Tanya Donelly has several corrections to make to the popular story lines about her once-popular band, Belly, which is back with one of the best rock albums of 2018 after a two-decade ... standstill, let’s call it.

“It wasn’t a 20-year hiatus,” said Donelly, one of the leading women of the early-’90s alt-rock boom.

“Saying ‘hiatus’ suggests we intended to come back eventually. We really thought it was over entirely.”

The singer/guitarist — whose band returns to town for a special “evening with” concert at the Fine Line on Friday — didn’t entirely quit the music business in the meantime, but she did swear off touring after Belly broke up in 1996. In the interim, she issued a series of solo albums and took up a career as a postpartum doula while also raising two daughters.

Now teenagers, her girls had never seen their mom perform with her band until Belly’s first reunion shows starting in 2016.

“There’s this ’90s revival thing, and kids their age are into that music, so they were very excited,” Donelly happily reported in a phone interview last month from her home near Boston. However, she added with a laugh, “Now, they’ve passed on a couple of these latest shows. I think they’re kind of over it.”

Hopefully, though, Belly is just getting started again.

After a well-received reunion run last year, the quartet — including former L7 bassist Gail Greenwood and brothers Tom and Chris Gorman on guitars and drums, respectively — wound up in a studio planning to just make an EP. Instead, they banged out an entire album, which they’re now out supporting with sporadic “long weekend” tours like the one landing here.

“Making more music together really was the original goal of this [reunion],” Donelly explained.

“When we decided to do it in 2016, we agreed we didn’t want it to just feel like a nostalgia thing or vanity project. So we wrote new songs during rehearsals to throw in the mix. And after the enthusiasm for the shows, we were encouraged to just keep writing.”

Titled “Dove,” the LP boasts the same mix of shimmery guitars and pretty melodies that made Belly stand out from the grungy flavor of their original era while also still rocking hard enough to fit in then. This one even sounds a tad heavier than their original two albums, as evidenced by the single “Shiny One,” with its waves of pulsating guitars and up-and-down rhythm.

“I feel that song most clearly represents the collaborative nature of this album,” Donelly said of “Shiny One,” now in steady rotation at 89.3 the Current.

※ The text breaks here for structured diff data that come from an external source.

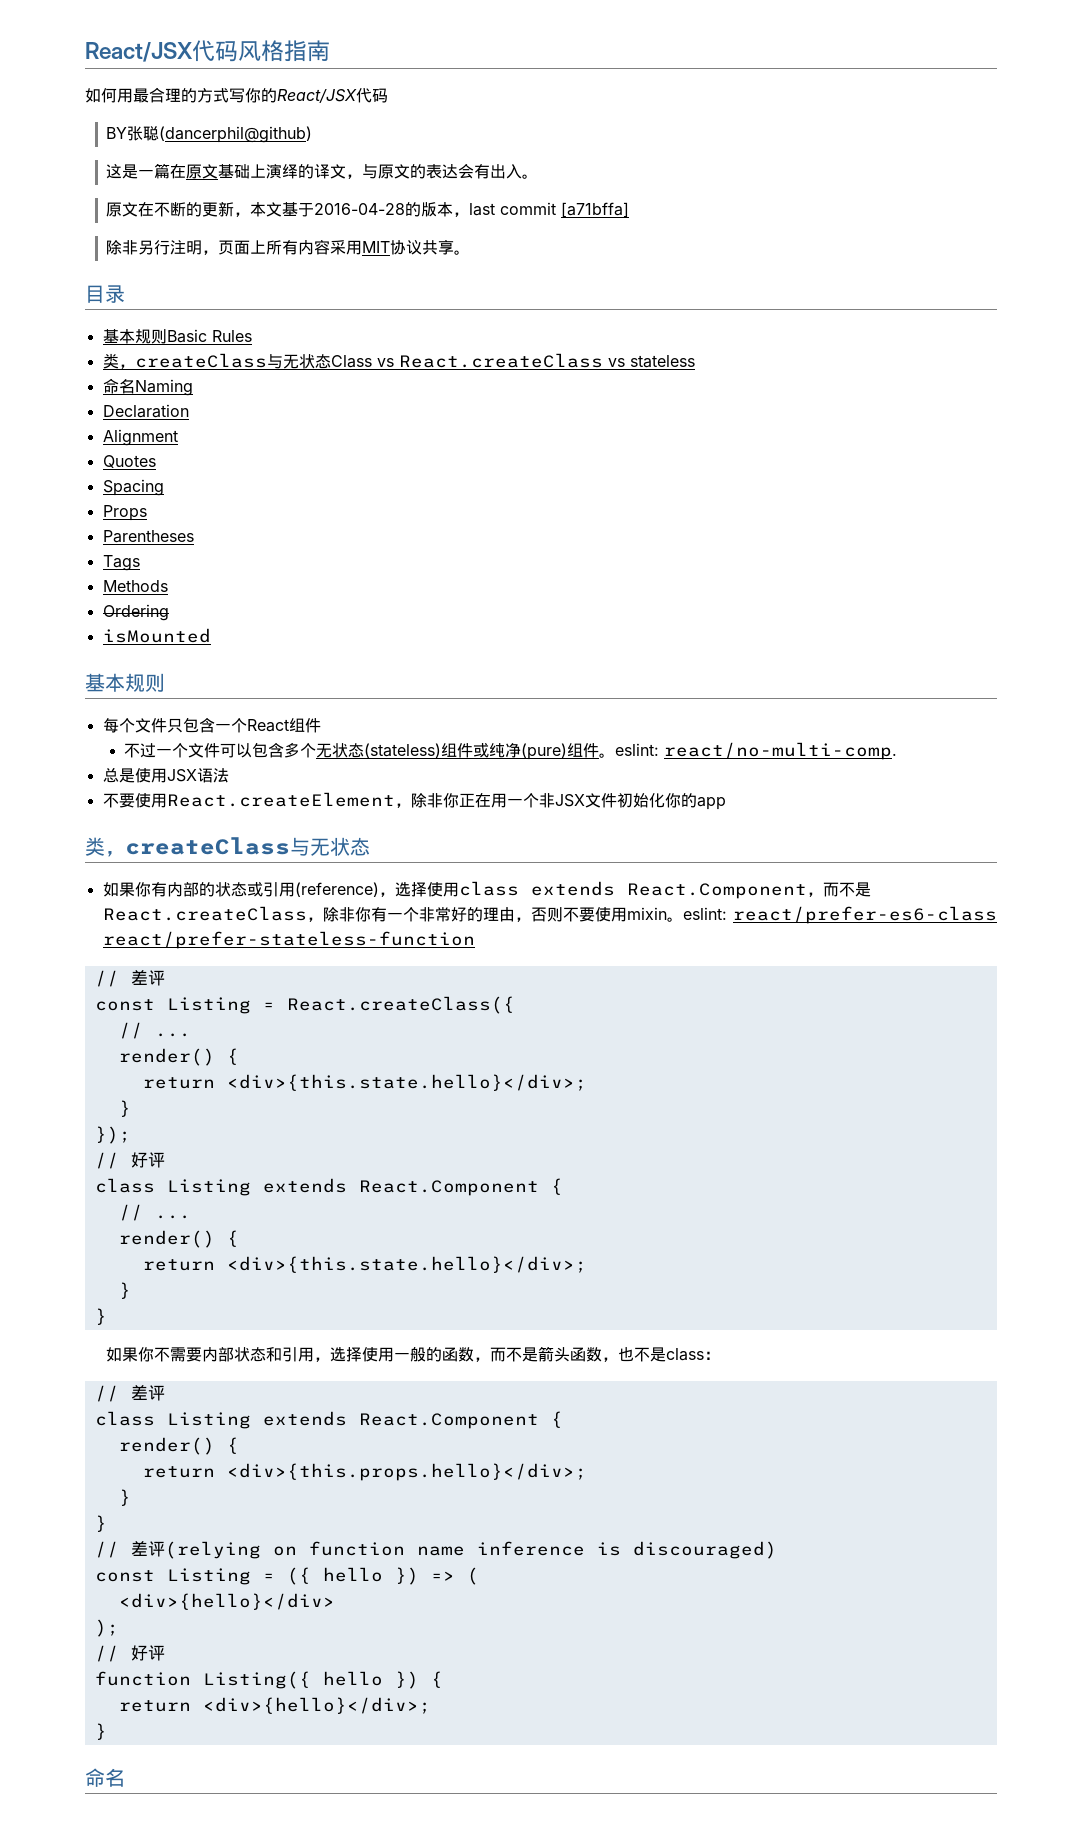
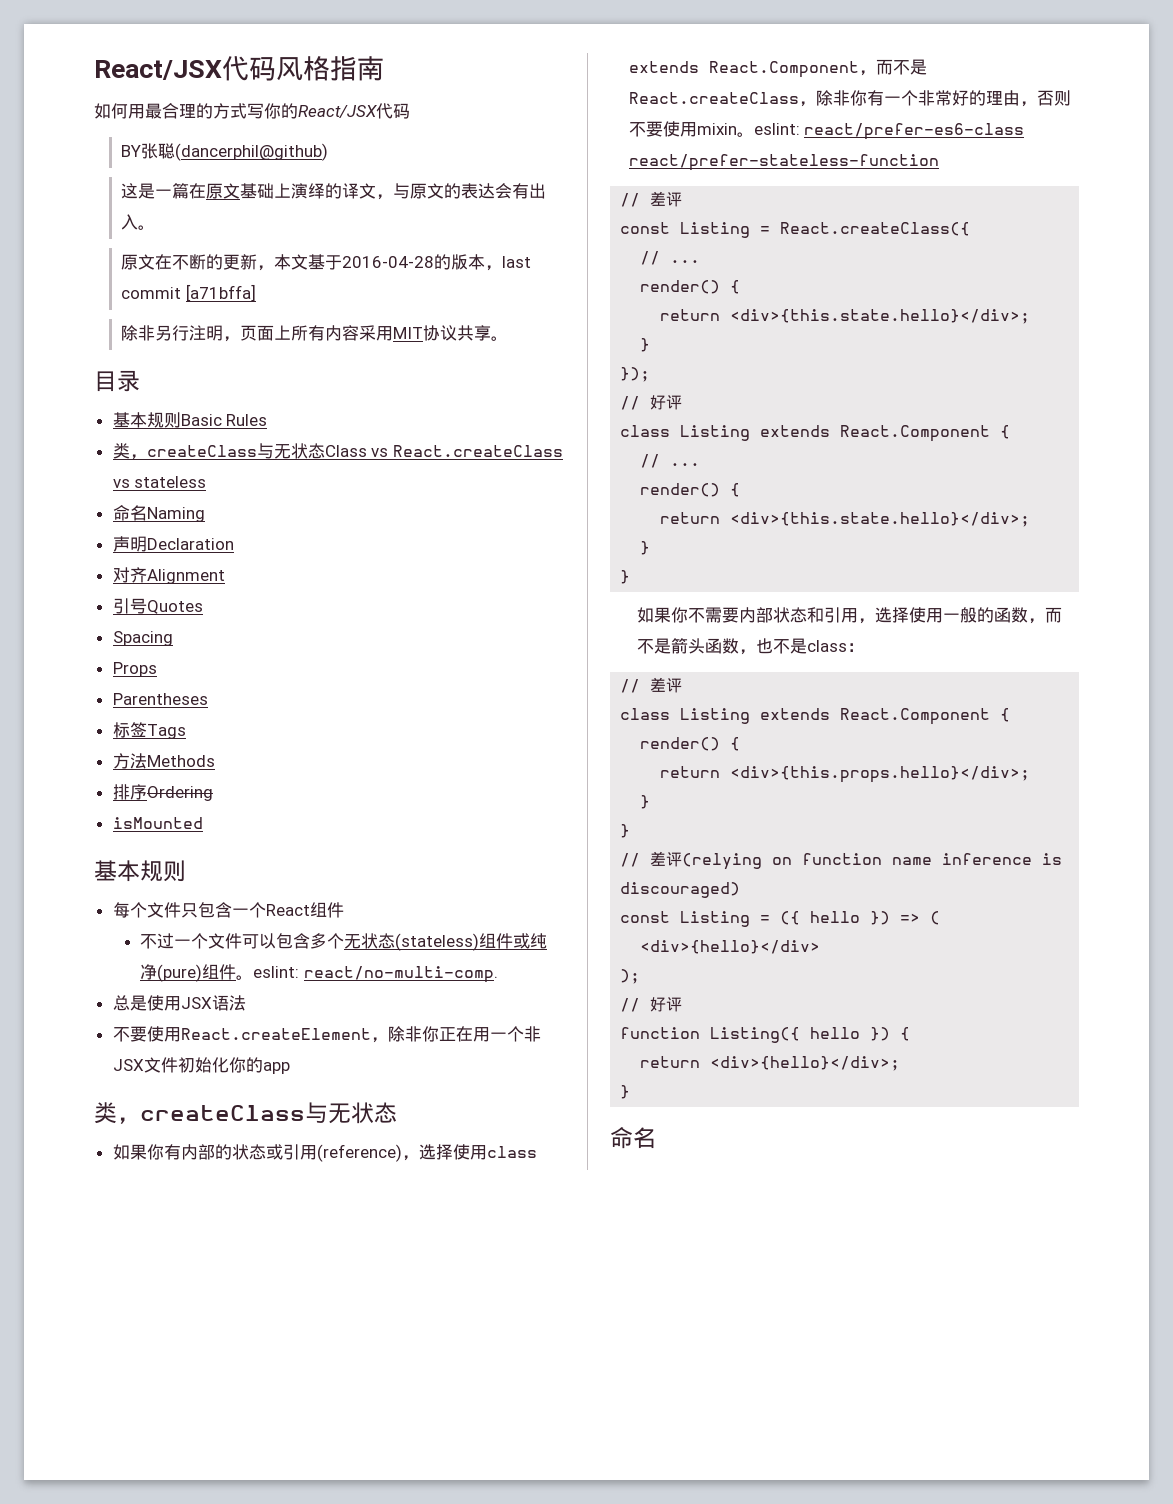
(193, 387) none -> [112,536,147,552] 声明
(189, 411) none -> [112,567,147,583] 对齐
(178, 437) none -> [112,598,147,614] 引号
(194, 536) none -> [112,722,147,738] 标签
(140, 563) none -> [112,753,147,769] 方法
(168, 586) none -> [112,784,147,800] 排序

“Gail set the chorus. Chris came up with an amazing drum loop, which informed the rest of the song. Tom wrote the chords and sent them to me. It’s such a patchwork, it exemplifies the even balance we operate with now.”

‘Like a bodily function’

Donelly was the unequivocal driving force when Belly first emerged, following her influential run in the Rhode Island band Throwing Muses with her stepsister, Kristin Hersh. She also enjoyed a short stint in the Breeders with Pixies bassist Kim Deal.

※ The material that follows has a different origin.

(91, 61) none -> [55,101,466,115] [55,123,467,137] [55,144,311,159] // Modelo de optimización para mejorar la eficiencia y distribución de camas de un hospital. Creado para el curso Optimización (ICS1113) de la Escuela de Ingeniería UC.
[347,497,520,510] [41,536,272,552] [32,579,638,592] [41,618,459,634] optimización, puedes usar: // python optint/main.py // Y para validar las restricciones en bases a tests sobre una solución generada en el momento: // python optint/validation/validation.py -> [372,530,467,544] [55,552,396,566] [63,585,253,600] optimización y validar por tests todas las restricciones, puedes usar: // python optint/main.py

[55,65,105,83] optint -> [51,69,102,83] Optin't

Belly’s 1993 debut album, “Star,” became a bona-fide hit, landing the quartet gold-record plaques, a Rolling Stone cover and a steady spot in MTV rotation with the single “Feed the Tree.” The band was sadly short-lived, though.

Donelly also wanted to debunk the oft-told story that Belly broke up because of disappointing sales for the 1995 sophomore album, “King.” Sure, the album failed to match the success of “Star,” but it certainly wasn’t a total dud (and in hindsight, tracks such as “Now They’ll Sleep,” “Super-Connected” and “Seal My Fate” rank among the group’s best).

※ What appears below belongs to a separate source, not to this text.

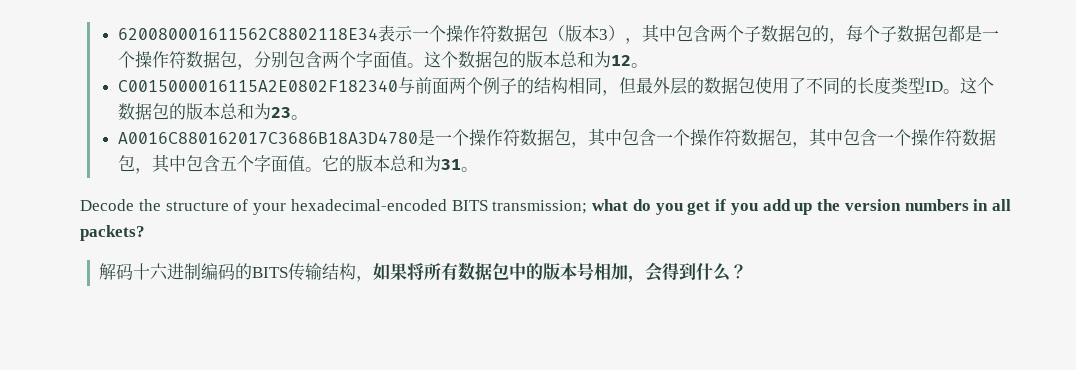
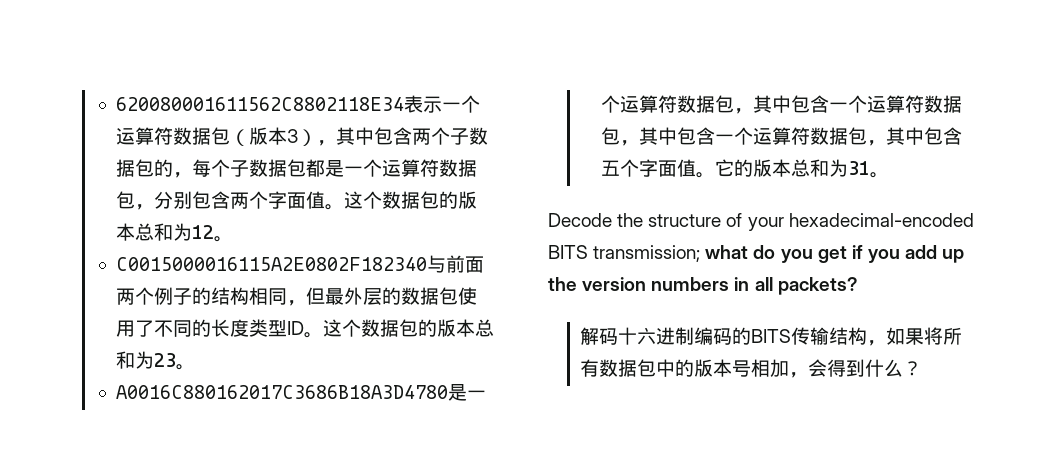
[446,25,481,42] 操作 -> [116,127,155,145] 运算
[135,51,170,68] 操作 -> [382,159,421,177] 运算
[469,128,946,148] 操作符数据包，其中包含一个操作符数据包，其中包含一个操作 -> [620,95,963,114] [601,127,792,146] 运算符数据包，其中包含一个运算符数据包，其中包含一个运算

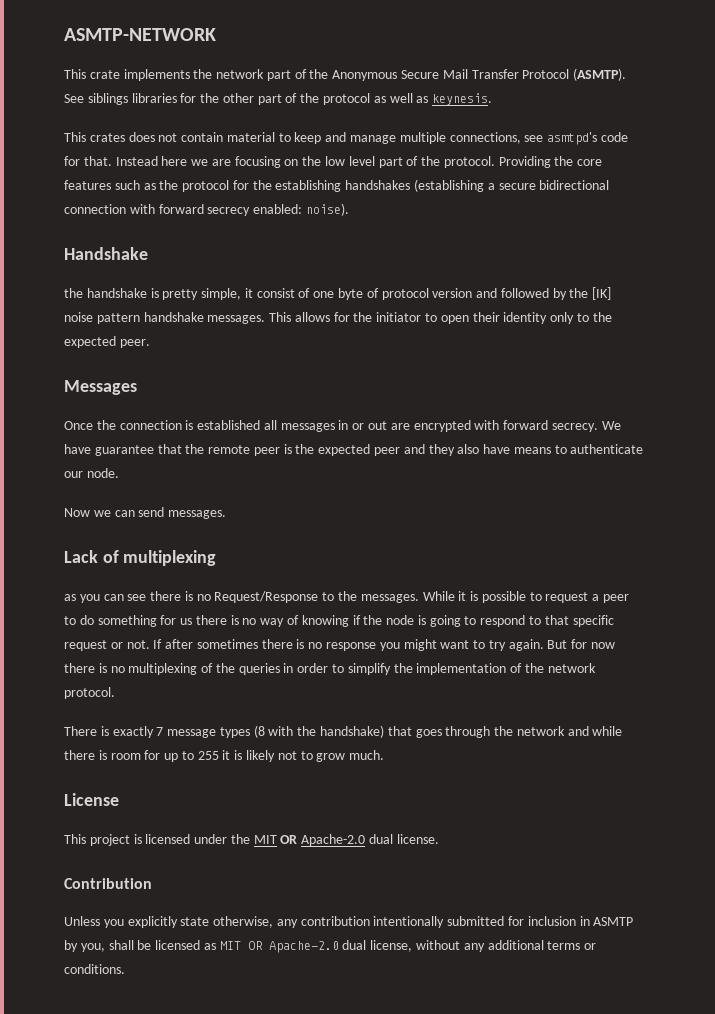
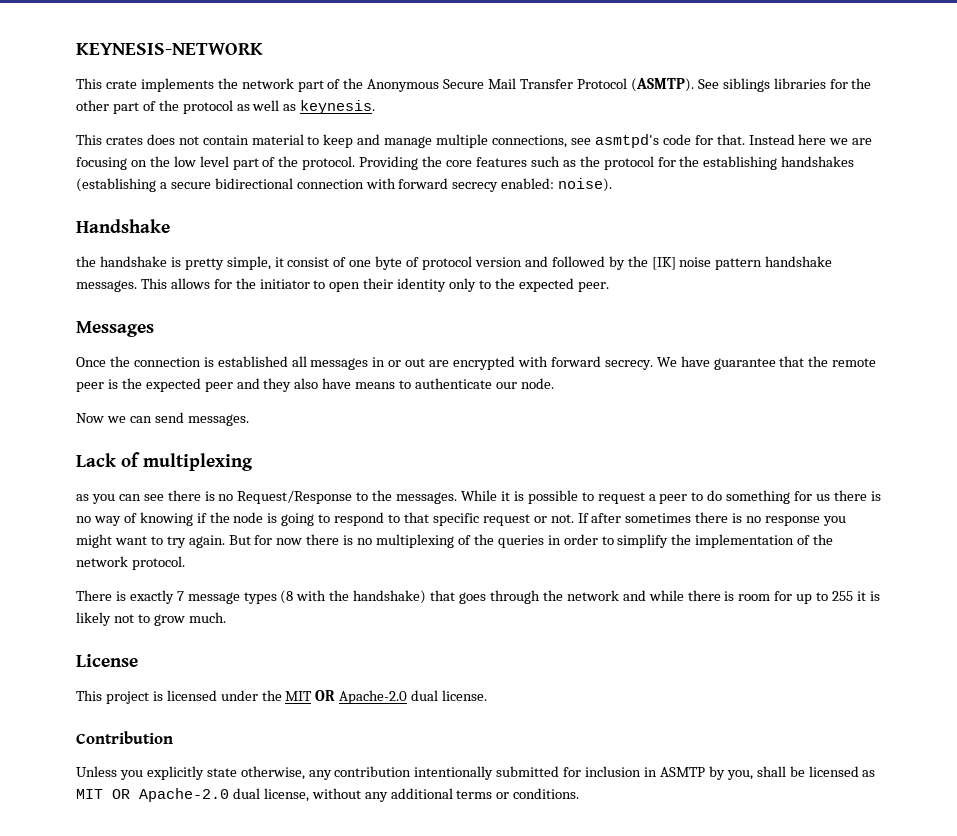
[64,28,216,41] ASMTP-NETWORK -> [76,43,263,55] KEYNESIS-NETWORK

“It sold a few hundred thousand copies,” Donelly remembered. “We should be so lucky to do those kinds of numbers in this day and age.”

However, she declined to discuss what really drove the band apart: “We all decided not to go back and talk about that mess, but just move ahead and stick with the positive.”

While there’s remorse that the band ended with “unfinished business,” she doesn’t regret stepping away from the spotlight and the road when she did, since she and husband Dean Fisher (bassist in the Juliana Hatfield 3) started their family a few years later. That brought up another frequently told myth that Donelly denies: that she quit the music business to become a mother.

“I was more than happy to focus on being a mother, but that didn’t stop me from doing other things,” she said, pointing to recordings she produced over the past two decades. “I especially never stopped songwriting. That’s like a bodily function for me.”

Belly was fully out of the picture, though. In fact, the band had become such a thing of the past that no one noticed when a Canadian rapper named Ahmad Balshe also started using the moniker Belly in the late 2000s, going on to top streaming charts and earn Grammy nominations under the name.

“Basically, neither of us was aware of the other until it was too late and we both had legal claims to it,” Donelly explained. “We’re all trying to be cool about it. Our respective teams monitor it and try to avoid any confusion over it, especially now that we’re touring again.”

With warm vibes all around (the original) Belly’s current tour dates, it raises the question of whether Donelly might also rejoin Hersh in a Throwing Muses revival at some point.

“I really don’t see how that would happen just in terms of schedules and logistics right now,” she said, “but if there’s one thing this [reunion] has taught me, it’s to never say never.”